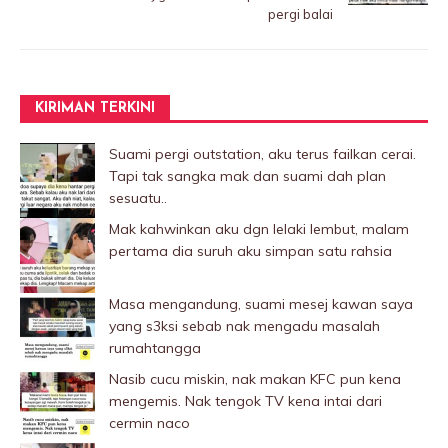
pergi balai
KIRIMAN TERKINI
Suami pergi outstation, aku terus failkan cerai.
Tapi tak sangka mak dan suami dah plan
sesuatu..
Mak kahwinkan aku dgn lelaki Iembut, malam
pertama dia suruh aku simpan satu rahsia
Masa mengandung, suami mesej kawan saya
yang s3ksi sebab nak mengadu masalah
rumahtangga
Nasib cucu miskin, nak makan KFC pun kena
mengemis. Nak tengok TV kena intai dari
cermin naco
---
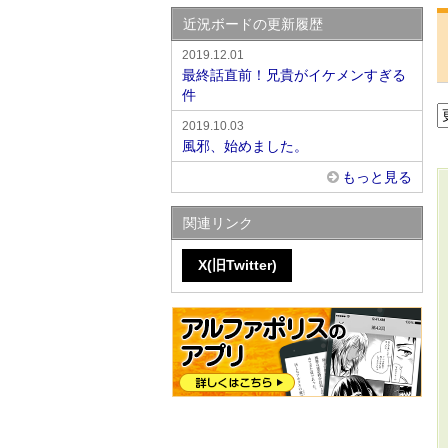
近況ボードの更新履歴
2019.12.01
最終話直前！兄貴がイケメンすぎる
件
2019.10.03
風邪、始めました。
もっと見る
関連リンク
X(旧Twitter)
* * *
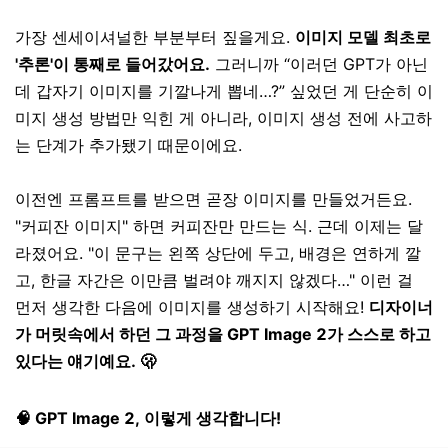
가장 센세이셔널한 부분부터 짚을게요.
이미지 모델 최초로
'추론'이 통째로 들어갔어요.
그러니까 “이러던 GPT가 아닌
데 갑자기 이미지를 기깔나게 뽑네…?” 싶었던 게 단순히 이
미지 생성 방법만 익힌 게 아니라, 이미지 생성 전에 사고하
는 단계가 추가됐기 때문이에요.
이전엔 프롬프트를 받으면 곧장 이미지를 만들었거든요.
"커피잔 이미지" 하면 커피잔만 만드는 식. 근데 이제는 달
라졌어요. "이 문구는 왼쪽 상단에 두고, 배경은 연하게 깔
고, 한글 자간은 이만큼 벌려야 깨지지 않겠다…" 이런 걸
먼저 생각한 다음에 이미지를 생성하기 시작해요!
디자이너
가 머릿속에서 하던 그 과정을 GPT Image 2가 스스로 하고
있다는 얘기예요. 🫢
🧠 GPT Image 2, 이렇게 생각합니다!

> Work task:
If a line of the listing contains the word "이미지를", count it; then give the total and nothing else.

> Expected output:
3